8. The antenna arrangement according to claim 7, wherein said beam forming network includes a Butler matrix.

9. The antenna arrangement according to claim 7, wherein:

the beam forming network is a 6×6 Butler matrix; and

output beam port number 6 is combined with output beam port number 2.

10. The antenna arrangement according to claim 7, wherein:

the beam forming network is a 6×6 Butler matrix; and

output beam port number 1 is combined with output beam port number 5.

11. The antenna arrangement according to claim 7, wherein:

the beam forming network is an 8×8 Butler matrix; and

output beam port number 8 is combined with output beam port numbers 6 and 2.

12. The antenna arrangement according to claim 7, wherein:

the beam forming network is an 8×8 Butler matrix; and

output beam port number 1 is combined with output beam port number 7 and 3.

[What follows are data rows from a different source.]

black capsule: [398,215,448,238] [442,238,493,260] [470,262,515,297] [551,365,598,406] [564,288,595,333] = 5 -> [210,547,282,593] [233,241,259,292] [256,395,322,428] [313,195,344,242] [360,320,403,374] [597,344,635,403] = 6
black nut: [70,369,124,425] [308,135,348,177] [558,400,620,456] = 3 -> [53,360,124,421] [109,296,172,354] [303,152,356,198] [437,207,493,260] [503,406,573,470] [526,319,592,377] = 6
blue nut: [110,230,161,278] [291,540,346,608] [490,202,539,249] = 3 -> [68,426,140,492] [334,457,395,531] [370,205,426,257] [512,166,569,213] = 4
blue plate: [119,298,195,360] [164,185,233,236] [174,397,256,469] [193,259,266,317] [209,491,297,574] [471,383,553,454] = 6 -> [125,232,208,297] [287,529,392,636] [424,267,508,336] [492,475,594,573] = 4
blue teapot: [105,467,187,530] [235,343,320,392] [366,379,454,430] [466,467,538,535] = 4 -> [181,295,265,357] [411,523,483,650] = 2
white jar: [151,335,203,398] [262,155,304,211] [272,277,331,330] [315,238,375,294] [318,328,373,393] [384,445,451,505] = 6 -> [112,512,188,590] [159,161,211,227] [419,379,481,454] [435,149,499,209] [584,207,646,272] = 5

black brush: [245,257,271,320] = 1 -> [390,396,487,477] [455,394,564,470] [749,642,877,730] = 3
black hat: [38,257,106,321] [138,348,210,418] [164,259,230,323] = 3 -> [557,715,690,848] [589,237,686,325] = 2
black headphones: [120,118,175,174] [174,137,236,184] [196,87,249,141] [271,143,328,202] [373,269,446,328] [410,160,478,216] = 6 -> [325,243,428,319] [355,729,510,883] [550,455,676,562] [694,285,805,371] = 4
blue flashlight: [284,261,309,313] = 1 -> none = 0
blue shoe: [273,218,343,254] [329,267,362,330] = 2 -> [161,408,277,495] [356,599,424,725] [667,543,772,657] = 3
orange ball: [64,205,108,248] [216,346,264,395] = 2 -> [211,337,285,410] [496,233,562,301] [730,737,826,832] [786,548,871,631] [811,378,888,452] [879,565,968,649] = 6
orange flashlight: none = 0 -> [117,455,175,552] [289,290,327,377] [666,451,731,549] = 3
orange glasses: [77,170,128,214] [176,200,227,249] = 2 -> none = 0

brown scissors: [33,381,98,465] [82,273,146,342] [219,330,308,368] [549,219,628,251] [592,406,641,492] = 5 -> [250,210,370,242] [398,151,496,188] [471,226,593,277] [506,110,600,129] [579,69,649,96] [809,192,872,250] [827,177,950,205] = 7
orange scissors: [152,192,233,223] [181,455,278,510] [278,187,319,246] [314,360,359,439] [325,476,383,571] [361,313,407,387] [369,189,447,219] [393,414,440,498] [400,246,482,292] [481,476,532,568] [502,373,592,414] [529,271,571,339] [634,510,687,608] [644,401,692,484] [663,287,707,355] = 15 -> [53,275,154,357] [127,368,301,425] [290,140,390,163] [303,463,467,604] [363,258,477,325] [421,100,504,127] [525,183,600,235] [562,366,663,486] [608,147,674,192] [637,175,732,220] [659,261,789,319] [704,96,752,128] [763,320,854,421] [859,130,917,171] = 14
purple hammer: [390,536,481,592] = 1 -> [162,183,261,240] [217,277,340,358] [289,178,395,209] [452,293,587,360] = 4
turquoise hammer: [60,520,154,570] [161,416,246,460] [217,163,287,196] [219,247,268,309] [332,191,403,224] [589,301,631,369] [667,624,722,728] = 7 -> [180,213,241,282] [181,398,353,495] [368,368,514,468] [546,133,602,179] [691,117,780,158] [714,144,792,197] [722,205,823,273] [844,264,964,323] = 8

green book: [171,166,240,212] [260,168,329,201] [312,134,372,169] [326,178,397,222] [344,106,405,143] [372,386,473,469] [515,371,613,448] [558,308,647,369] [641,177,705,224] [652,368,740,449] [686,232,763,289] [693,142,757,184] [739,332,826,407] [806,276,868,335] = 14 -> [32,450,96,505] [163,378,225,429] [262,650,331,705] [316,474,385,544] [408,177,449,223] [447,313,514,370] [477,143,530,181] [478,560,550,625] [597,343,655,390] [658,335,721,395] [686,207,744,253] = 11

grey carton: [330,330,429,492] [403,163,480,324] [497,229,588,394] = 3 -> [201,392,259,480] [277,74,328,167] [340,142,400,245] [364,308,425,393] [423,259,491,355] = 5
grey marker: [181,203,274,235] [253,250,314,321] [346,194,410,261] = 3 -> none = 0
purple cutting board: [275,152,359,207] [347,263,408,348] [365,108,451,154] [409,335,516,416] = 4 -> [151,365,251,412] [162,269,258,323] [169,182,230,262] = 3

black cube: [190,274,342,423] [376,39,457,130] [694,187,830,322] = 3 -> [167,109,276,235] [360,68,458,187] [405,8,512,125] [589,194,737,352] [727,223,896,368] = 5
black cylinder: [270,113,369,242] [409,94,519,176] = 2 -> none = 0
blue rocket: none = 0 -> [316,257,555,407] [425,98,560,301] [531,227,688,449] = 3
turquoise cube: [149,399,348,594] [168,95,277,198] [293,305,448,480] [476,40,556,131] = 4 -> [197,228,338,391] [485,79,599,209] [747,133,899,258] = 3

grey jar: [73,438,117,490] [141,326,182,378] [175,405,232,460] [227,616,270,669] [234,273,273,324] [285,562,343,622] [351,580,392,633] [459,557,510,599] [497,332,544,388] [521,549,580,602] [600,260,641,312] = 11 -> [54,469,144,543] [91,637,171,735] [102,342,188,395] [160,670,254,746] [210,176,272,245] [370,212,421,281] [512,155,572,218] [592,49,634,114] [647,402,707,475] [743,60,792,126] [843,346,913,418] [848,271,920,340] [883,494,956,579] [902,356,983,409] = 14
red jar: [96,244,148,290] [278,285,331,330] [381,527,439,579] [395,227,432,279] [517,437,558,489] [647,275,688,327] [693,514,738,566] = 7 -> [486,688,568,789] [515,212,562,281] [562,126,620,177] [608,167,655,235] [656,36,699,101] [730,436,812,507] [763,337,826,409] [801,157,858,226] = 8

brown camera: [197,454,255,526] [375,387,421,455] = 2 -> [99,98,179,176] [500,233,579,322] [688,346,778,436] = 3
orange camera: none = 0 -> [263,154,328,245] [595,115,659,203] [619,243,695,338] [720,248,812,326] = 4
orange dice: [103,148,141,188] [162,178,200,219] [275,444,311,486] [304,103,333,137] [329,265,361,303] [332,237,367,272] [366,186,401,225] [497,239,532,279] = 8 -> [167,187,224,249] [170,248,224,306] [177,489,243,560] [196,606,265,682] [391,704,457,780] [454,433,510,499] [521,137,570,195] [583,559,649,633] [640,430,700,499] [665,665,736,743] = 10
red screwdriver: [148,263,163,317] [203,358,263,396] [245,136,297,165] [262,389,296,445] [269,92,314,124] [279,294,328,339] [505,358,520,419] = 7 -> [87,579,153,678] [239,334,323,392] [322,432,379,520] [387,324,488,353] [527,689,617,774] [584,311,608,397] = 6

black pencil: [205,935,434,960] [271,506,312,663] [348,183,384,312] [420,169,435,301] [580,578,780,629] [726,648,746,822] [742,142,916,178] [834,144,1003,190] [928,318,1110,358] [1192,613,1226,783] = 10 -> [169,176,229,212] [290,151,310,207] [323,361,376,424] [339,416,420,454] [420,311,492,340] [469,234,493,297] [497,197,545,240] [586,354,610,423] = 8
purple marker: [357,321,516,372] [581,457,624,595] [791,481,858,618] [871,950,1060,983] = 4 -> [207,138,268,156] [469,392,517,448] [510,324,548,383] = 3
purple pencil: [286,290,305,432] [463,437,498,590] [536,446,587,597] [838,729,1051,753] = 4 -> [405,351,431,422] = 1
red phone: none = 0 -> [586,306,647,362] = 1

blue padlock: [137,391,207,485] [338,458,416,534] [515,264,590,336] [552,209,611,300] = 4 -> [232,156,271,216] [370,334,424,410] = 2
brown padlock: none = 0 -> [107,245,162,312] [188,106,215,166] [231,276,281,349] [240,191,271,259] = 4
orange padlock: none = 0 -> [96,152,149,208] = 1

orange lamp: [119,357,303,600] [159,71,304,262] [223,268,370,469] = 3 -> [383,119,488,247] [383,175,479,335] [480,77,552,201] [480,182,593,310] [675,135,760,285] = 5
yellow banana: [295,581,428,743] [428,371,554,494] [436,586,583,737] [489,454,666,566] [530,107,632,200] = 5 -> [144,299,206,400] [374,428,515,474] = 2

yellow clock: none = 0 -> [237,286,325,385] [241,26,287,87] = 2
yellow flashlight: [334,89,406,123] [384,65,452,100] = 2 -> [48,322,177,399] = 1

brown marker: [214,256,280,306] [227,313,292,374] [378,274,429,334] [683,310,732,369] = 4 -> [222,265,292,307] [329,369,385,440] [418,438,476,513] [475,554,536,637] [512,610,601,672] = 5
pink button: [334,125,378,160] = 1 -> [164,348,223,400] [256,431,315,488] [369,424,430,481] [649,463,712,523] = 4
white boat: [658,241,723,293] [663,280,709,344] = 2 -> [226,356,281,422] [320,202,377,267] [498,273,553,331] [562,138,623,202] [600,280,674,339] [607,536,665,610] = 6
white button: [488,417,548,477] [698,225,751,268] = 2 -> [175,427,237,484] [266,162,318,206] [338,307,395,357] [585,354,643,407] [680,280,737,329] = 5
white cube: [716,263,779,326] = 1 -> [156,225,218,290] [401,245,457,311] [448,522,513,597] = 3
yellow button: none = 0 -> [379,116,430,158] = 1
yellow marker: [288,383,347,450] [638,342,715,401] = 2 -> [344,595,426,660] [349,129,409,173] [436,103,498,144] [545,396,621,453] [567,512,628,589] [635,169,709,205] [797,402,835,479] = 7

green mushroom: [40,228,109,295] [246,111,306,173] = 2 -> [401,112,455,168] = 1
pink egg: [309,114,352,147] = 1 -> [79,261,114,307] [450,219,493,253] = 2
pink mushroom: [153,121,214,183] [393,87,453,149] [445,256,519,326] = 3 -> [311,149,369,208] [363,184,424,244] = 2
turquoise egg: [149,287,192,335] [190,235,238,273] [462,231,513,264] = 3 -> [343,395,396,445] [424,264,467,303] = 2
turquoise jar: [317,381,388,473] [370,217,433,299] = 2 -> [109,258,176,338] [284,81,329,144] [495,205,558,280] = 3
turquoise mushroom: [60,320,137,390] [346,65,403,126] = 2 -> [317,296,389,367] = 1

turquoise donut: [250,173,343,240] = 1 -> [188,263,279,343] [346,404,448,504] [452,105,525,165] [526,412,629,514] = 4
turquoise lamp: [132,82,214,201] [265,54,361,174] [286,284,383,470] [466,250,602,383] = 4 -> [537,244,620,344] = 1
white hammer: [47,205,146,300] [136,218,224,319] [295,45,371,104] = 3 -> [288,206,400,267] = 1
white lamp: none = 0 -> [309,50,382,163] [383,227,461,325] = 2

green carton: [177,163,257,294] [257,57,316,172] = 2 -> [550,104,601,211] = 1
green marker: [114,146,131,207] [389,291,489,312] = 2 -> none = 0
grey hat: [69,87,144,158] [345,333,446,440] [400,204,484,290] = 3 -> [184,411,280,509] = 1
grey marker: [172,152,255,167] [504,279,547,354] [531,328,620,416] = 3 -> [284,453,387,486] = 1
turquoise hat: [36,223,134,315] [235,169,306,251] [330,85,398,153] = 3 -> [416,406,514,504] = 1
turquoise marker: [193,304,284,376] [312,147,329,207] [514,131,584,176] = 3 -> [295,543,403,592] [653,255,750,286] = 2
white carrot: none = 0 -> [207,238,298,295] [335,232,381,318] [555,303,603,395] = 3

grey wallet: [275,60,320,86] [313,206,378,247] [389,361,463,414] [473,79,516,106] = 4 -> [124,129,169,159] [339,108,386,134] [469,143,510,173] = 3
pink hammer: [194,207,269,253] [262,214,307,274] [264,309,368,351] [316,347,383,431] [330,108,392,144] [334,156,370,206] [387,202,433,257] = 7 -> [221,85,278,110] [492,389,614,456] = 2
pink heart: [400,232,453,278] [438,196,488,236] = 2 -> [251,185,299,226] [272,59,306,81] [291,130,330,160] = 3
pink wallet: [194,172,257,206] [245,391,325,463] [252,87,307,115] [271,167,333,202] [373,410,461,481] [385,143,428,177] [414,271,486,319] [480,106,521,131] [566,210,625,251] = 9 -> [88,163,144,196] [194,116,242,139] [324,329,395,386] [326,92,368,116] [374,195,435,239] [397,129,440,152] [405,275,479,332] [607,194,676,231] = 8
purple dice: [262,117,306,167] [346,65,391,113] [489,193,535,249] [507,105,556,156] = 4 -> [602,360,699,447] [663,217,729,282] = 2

13. An antenna arrangement for utilizing beam ports of a beam forming network, in connection with a multi-element radiator antenna for obtaining receive/transmit channels having more antenna beams within a desired coverage area, the antenna arrangement comprising:

a first and a second signal combiner each separate from the beam forming network for combining at least one previously terminated, outermost beam port with two nonadjacent beam ports, to form receive/transmit channels which use the first and second signal combiners to obtain desired power and sensitivity distributions without causing an appreciable change in side-lobe coverage, wherein

the first signal combiner separate from the beam forming network has at least three input terminals and one output terminal, the three input terminals of the first signal combiner being connected to a first outermost beam port, a first nonadjacent beam port, and a second nonadjacent beam port respectively, thereby forming a first receive/transmit channel from the combined receive/transmit channels;

the second signal combiner separate from the beam forming network has at least three input terminals and one output terminal, the three input terminals being connected to a second outermost beam port, a third nonadjacent beam port, and a fourth nonadjacent beam port respectively, thereby forming a second receive/transmit channel from the combined receive/transmit channels;

such that the antenna arrangement produces a better adapted power/sensitivity distribution for overlapping cells in a telecommunication system.

14. The antenna arrangement according to claim 13, wherein:

the beam forming network is a 6×6 Butler matrix; and

one of the combinations of output port number 6 being combined with output beam port number 2 and output port number 1 being combined with output beam port number 5.

15. The antenna arrangement according to claim 13, wherein:

the beam forming network is a 8×8 Butler matrix; and

one of the combinations of output port number 8 being combined with output beam port numbers 6 and 2 and output port number 1 being combined with output beam port numbers 7 and 3.